そこで、どうしたら壊れにくい実装となるかを考えました。
大事な点は以下になります。
- セレクタの直接指定は極力避ける
- data-testid 属性は極力使用しない
- 極力page.getByRole()を使用する
- page.getByText を使う時は正規表現を使用する
セレクタの直接指定は極力避ける
ユーザーに見える画面は日々更新されていくものです。
もしセレクタでテストを書いていた場合、そのページが更新されると多くのテストが一斉に火を吹きます。
HTML の構造に依存したテストは極力避けるべきです。
data-testid 属性は極力使用しない
これは反対意見も多くあるかとは思いますが、E2E テストの目的とギャップが生じてしまうため、data-testid 属性は極力使用しない方が良いと考えています。
私の考える E2E テストの目的は、実際にユーザーが使用する UI を通してプロダクトの動作をテストすることだと思います。

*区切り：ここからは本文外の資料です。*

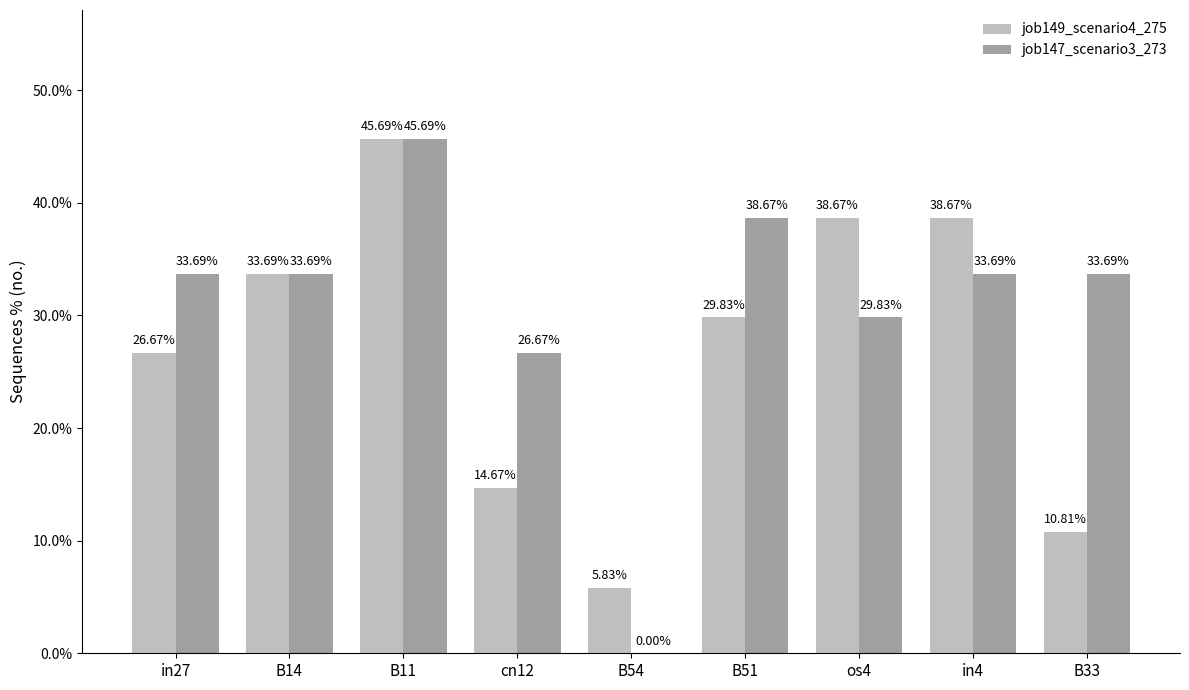

What are all the series names shown in the legend?

job149_scenario4_275, job147_scenario3_273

しかし、data-testid 属性を使用すると、その属性が存在することを前提としたテストを作成することになってしまい、UI やロジックの変更に対して影響を受けにくくなることがあると思います。
結果、UI が変わった場合でもテストが通ってしまうような状況が生じてしまうので、極力 data-testid 属性は極力使用しない方が良いと考えます。

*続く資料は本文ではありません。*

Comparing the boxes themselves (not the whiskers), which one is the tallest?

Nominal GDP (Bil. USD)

後、名前を考えるのもプロダクションで削除するのも面倒です。
極力 page.getByRole()を使用する
**getByRole()
**は役割に基づいて要素を取得します。
これはスクリーンリーダー等のアクセシビリティツールがウェブページの要素を解釈する方法と同じことを実現します。
**getByRole()
**を使うことでアクセシビリティの問題を見つける事ができるようになります。
他にも要素の役割は UI の構造が変わっても変わりにくいこともあります。
**getByRole()
**を使用すると壊れにくいテストが書けます。
また、他人の書いたテストでも役割ベースで書かれているため、テストの意図や動作が読み取りやすいというメリットもあります。
page.getByText を使う時は正規表現を使用する
page.getByText と正規表現を合わせて使うことで、テストに柔軟性を持たせる事ができます。
もしテキストが微妙に変更される場合や、テキストの一部が動的に変わる場合でも、正規表現を使用すれば適切に要素を取得することが出来ます。
これにより、テストが壊れにくくなりテストの修正する頻度が減ります。
まとめ
ここまで E2E テストを導入した時に考えた設計と実装と運用についてまとめました。
この記事が実装や運用のプラスになれば嬉しく思います。